What you have to do »
Which of the lines below mention the word "creates"? Pull each one out.

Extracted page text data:
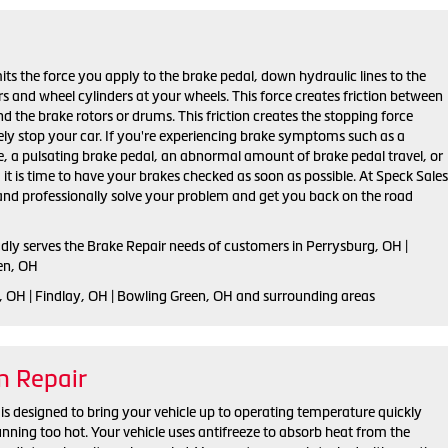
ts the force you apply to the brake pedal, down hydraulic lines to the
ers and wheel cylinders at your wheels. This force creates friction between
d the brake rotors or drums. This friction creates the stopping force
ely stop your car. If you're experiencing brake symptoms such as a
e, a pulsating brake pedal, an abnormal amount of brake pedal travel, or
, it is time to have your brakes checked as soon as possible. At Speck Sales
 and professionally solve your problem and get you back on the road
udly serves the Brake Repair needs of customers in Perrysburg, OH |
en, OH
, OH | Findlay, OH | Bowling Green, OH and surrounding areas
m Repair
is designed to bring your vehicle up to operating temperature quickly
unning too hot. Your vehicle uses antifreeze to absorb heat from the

==

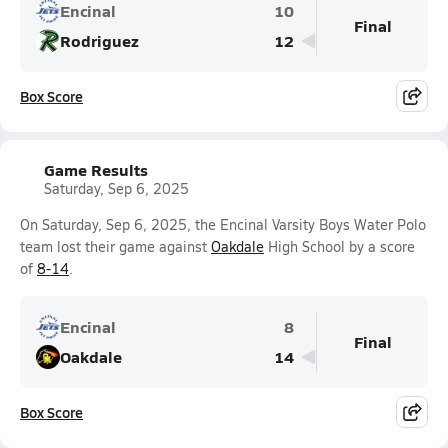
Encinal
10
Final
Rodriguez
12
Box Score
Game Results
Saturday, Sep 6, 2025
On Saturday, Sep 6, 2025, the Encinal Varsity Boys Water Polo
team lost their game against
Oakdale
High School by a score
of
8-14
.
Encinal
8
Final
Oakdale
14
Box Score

Answer box »
ers and wheel cylinders at your wheels. This force creates friction between
d the brake rotors or drums. This friction creates the stopping force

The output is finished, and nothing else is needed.